Google has been lagging in the race for artificial intelligence (AI) leadership, ever since OpenAI launched ChatGPT and Microsoft boarded that train as it accelerated.
However, a series of announcements last week saw Google ramp up both its consumer-facing and enterprise-oriented AI offerings.
The new feature that will capture the most attention is likely to be Bard image generation, built into the Google Bard generative AI platform. In other words, just a click away from Google search. This new capability is powered by Google’s updated Imagen 2 model, which is designed to balance quality and speed, delivering high-quality, photorealistic outputs.
“As we kick off 2024, we’re launching our most colorful feature yet: image generation,” Google breathlessly told Bard users in an email on Thursday. “So whether you want to mock up a futuristic car or just need an image of a Yeti wearing sunglasses—if you can think it, Bard can create it.
“Create totally unique images with Bard. Enter a few words to bring your imagination to life, generate more options, and download the ones you like.”
It gave three sample prompts to provide a sense of the range of content that could be imagined:
- Create an image of a majestic oil painting of a dinosaur king and queen wearing red French royal gowns.
- Create an image of an alien octopus floating through a portal reading a newspaper.
- Create a picture of puppies in a basket.
These were the results:
Our own effort resulted in the photo-realistic image of a cat, above this story.
Google also provided a more detailed guide to what it called “Prompt Engineering 101: Paint a Picture with Words”.
It provided a more detailed, nuanced prompt to give a sense of the detail that could be added to an image: “Generate a photorealistic image of an adorable hedgehog, its fur neatly combed, riding a rocket ship, zooming across a vibrant sky full of stars, leaving a trail of shimmering stardust behind.”
“It helps to be more descriptive, but you can start image generation with just a few words,” said Andrew Goodman, product manager on Bard’s image generation. “When a user enters a prompt to generate images, Bard actually expands on the user’s prompt with additional descriptions to create more detailed images. If you want to see more options, you can always edit the prompt yourself or generate more options.”
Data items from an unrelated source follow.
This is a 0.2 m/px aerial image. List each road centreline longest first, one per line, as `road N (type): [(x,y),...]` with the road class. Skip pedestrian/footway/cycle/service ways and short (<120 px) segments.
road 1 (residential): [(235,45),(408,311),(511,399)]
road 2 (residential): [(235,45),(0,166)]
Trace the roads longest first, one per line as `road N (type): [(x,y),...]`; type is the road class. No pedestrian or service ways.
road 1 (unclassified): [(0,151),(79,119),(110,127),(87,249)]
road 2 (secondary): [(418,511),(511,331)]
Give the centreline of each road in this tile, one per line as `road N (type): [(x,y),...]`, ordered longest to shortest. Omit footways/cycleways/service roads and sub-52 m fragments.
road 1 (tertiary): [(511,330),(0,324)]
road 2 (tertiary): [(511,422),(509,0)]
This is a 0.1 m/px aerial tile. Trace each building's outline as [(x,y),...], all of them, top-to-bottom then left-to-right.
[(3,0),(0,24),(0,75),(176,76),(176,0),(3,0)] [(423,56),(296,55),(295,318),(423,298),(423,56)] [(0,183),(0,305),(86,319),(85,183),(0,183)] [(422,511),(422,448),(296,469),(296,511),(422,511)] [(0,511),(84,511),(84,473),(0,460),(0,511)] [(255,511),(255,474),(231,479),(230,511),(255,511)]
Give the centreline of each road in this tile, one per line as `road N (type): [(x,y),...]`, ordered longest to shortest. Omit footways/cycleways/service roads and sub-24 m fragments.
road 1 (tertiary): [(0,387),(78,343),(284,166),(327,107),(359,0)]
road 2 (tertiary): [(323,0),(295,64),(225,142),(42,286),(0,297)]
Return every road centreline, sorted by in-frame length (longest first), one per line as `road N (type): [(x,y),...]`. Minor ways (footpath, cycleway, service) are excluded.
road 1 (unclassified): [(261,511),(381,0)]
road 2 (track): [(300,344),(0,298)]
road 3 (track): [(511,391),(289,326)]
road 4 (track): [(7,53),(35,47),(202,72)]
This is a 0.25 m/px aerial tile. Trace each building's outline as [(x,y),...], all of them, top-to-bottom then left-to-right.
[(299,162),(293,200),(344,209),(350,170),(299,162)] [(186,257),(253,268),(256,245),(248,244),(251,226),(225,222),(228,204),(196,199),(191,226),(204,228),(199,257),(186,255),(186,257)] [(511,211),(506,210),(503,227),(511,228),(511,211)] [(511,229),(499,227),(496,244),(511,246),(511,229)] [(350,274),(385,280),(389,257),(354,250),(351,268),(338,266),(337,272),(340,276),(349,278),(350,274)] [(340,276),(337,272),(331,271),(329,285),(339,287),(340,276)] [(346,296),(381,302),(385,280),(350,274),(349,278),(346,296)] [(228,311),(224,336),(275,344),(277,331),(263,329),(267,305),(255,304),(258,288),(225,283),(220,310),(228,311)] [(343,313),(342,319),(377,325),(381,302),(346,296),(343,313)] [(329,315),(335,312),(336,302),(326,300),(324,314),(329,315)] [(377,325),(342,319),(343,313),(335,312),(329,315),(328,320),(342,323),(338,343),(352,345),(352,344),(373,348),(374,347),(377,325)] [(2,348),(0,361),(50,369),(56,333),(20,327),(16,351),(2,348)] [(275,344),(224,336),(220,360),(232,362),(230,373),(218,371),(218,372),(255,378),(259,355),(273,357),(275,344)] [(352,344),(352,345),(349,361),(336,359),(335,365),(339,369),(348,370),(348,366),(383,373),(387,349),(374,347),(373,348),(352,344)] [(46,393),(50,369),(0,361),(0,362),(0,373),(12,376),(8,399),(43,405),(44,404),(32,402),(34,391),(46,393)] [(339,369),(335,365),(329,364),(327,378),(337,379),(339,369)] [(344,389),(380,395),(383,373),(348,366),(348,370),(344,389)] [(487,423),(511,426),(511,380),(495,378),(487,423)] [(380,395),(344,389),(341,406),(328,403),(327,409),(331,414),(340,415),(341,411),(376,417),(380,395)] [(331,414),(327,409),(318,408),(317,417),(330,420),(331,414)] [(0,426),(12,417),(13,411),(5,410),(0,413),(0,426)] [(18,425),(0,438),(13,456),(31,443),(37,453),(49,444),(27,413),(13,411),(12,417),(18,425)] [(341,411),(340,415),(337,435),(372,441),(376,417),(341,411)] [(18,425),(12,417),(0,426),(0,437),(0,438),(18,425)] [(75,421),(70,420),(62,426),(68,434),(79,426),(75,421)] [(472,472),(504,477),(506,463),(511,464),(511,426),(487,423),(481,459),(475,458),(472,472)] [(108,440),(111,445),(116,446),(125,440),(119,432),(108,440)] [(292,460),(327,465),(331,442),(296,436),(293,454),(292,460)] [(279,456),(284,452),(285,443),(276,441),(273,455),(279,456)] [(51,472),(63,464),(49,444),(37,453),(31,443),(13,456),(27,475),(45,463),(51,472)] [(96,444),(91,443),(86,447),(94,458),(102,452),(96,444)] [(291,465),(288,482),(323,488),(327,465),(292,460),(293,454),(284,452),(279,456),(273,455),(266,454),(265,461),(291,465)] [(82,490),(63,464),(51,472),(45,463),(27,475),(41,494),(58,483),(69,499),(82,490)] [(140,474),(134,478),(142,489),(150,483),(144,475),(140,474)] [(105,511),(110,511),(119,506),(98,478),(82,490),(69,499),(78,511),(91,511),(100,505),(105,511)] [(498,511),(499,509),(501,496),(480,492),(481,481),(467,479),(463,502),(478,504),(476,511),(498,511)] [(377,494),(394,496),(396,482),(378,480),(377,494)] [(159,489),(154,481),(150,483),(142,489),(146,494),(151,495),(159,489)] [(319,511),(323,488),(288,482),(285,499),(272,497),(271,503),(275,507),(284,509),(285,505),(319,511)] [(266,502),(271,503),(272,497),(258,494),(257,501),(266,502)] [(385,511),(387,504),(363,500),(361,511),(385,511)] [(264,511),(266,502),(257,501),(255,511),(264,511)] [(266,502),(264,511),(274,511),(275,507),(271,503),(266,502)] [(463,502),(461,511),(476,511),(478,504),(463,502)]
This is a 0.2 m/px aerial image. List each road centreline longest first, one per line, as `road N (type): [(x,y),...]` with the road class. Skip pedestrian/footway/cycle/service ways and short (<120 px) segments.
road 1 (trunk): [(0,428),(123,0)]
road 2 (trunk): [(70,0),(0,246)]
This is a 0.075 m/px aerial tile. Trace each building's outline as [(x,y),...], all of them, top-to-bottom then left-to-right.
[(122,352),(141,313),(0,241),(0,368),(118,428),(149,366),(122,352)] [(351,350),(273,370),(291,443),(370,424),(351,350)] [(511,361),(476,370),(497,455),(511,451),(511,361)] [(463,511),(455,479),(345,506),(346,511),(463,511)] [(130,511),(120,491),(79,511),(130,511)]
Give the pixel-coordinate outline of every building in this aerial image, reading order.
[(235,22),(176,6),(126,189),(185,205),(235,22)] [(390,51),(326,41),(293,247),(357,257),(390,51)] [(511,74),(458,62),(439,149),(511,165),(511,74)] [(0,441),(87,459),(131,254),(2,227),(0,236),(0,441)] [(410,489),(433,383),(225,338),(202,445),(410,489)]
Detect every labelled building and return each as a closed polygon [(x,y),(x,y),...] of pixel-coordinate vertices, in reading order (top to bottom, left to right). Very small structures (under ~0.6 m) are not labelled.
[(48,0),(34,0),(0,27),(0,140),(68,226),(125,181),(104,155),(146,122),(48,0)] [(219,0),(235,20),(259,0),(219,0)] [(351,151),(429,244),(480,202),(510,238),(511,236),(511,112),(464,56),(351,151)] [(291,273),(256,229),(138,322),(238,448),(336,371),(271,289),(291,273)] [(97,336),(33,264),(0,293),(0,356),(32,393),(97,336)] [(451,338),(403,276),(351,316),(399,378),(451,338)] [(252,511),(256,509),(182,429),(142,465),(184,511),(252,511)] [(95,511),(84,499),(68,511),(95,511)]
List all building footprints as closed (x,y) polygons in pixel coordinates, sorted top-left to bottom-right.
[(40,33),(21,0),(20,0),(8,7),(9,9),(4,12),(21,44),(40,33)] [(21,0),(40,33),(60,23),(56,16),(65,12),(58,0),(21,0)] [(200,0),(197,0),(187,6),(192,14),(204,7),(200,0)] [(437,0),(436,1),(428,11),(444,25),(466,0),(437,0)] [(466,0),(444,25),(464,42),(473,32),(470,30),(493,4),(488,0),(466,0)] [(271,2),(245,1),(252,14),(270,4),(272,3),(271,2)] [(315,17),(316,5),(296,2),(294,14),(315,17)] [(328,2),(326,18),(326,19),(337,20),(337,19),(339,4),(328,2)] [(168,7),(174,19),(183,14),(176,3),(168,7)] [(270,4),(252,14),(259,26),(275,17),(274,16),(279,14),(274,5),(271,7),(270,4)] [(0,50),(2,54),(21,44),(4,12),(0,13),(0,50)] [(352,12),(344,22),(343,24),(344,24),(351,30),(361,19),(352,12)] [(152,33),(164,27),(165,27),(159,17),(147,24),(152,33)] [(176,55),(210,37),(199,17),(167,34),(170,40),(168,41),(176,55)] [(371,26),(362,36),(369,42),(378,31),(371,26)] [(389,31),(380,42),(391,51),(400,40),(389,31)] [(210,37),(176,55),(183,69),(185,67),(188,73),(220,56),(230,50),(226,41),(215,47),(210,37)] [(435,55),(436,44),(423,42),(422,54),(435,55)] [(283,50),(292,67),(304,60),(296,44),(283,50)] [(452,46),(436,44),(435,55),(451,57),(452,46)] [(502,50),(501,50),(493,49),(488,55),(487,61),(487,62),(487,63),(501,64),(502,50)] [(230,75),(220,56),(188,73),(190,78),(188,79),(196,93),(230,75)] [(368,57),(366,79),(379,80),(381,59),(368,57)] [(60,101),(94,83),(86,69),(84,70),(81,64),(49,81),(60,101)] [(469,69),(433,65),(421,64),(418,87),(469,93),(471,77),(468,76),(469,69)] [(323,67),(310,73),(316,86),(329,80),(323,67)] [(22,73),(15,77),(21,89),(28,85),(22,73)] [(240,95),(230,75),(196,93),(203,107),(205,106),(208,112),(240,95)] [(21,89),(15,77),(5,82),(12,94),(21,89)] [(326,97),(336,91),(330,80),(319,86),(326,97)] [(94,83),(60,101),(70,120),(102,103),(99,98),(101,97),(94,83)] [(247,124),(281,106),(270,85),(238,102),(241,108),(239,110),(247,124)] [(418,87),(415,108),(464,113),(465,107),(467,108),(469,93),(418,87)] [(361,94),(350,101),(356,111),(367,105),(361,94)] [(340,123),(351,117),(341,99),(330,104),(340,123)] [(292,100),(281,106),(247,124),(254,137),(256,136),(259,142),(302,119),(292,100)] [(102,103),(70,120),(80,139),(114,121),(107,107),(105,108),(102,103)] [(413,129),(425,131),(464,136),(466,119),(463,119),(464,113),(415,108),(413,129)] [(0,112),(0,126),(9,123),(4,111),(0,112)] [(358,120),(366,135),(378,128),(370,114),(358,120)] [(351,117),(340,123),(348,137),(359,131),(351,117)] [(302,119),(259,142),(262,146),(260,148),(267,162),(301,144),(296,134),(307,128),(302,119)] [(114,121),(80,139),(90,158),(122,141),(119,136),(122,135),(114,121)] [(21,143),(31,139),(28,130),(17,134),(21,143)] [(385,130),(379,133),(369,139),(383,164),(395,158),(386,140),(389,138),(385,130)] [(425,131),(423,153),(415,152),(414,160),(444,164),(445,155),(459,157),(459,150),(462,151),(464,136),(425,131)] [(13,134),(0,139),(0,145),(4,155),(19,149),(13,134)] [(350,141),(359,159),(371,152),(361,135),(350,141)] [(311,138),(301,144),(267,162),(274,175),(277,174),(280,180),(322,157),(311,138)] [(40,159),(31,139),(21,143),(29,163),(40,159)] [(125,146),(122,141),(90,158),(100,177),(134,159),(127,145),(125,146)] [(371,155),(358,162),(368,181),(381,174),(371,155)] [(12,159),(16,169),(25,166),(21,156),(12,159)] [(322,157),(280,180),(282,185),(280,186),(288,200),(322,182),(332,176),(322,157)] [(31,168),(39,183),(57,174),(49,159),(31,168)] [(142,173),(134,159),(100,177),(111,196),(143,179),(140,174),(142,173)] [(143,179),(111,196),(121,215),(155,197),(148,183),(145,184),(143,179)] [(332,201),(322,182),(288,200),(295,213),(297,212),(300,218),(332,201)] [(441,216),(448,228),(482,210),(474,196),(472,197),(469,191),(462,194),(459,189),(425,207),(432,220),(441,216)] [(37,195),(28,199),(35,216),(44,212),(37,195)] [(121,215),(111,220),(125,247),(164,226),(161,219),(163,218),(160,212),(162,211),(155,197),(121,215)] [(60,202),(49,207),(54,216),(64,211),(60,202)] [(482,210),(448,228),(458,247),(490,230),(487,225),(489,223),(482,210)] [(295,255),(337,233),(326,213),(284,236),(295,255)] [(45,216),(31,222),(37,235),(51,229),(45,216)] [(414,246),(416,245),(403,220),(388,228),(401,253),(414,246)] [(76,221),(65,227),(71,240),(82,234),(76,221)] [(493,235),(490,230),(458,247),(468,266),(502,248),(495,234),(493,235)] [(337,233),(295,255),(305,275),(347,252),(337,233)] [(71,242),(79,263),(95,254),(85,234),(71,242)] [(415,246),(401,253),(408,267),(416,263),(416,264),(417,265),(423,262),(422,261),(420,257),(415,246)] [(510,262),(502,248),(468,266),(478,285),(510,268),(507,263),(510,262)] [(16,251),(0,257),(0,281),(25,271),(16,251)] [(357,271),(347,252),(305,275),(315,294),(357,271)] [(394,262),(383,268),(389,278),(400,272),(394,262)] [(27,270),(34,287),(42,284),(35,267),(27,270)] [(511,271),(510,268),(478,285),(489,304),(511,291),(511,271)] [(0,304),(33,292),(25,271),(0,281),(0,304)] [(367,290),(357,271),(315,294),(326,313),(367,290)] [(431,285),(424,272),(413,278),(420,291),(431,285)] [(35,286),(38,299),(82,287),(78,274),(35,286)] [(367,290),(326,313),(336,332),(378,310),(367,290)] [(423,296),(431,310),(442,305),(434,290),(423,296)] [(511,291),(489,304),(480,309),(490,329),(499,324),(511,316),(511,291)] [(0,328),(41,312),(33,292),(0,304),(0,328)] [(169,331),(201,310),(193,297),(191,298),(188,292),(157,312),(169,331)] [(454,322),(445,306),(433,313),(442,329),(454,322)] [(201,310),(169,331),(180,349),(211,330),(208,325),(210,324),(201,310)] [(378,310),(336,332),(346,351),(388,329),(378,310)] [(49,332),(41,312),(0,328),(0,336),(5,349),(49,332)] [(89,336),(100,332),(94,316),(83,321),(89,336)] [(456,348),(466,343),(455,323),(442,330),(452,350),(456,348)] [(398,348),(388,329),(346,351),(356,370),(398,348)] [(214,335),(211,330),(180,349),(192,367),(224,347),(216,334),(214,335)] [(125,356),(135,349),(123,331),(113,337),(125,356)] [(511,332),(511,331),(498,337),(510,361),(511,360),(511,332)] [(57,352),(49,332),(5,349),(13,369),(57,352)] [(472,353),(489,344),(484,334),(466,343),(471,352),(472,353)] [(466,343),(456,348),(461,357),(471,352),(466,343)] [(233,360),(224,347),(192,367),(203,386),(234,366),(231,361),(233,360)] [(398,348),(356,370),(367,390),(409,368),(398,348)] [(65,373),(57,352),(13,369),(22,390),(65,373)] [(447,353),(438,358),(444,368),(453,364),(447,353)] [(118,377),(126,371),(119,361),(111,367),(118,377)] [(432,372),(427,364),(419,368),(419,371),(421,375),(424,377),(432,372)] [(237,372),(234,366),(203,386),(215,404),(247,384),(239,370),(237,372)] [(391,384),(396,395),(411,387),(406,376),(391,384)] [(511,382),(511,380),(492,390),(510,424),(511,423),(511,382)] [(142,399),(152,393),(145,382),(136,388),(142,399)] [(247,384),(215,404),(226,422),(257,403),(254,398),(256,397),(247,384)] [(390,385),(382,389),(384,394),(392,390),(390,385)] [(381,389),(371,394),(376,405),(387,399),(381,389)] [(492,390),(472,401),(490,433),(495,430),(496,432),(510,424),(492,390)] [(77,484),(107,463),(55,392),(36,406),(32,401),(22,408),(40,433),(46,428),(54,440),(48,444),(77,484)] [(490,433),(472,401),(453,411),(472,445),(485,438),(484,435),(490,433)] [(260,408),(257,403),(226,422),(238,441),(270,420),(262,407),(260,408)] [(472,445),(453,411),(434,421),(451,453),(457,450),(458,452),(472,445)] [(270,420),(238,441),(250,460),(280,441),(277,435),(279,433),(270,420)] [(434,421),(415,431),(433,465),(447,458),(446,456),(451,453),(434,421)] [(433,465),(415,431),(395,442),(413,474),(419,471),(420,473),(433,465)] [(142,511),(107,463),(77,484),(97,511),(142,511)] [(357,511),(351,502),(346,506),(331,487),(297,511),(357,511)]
He also spelled out how Bard uses digitally identifiable watermarks , embedded into the pixels of generated images. to identify images generated by AI.
“Using a technology called SynthID, all unique images generated on Bard will have embedded watermarking to indicate that it was created by AI. The watermark is directly added into the pixels of an AI-generated image, meaning it’s imperceptible to the human eye but it can still be detectable with SynthID. It’s important that we approach the creation of images with AI responsibly.”
The tool incorporates technical “guardrails” that seek to limit violent, offensive or sexually explicit content. It also applies filters designed to avoid the generation of images of named people.
Google also on Thursday announced the global availability of Gemini Pro, an enterprise level chatbot, that gives Bard more advanced understanding, reasoning, summarising and coding abilities. First launched in the USA December 2024, Gemini Pro in Bard is now available in over 40 languages and more than 230 countries and territories.
A fundamental advantage of the new Bard over ChatGPT, is its ability to provide an easy way to double-check facts it generates. This makes it far more reliable than CgatGPT, but also more trustworthy.
South Africans are by nature deeply suspicious, having been conditioned by government misinformation to distrust information from single official sources. Having a generative AI platform they can trust will increase their confidence in using AI, and will accelerate the takeup of such tools in South Africa.
Google announced: “Since we know people want the ability to corroborate Bard’s responses, we’re also expanding our double-check feature, which is already used by millions of people in English, to more than 40 languages. When you click on the ‘G’ icon, Bard will evaluate whether there is content across the web to substantiate its response. If it can be evaluated, you can click the highlighted phrases and learn more about supporting or contradicting information found by Search.”
It is also going to have a massive impact on content production, and we are likely to see professionals and hobbyists alike pumping out far more content than was possible ever before, possibly at higher quality than was possible with limited resources. Many South Africans, in a market where jobs and means of earning extra income are so limited, will turn to it for both full-time work and side-hustles.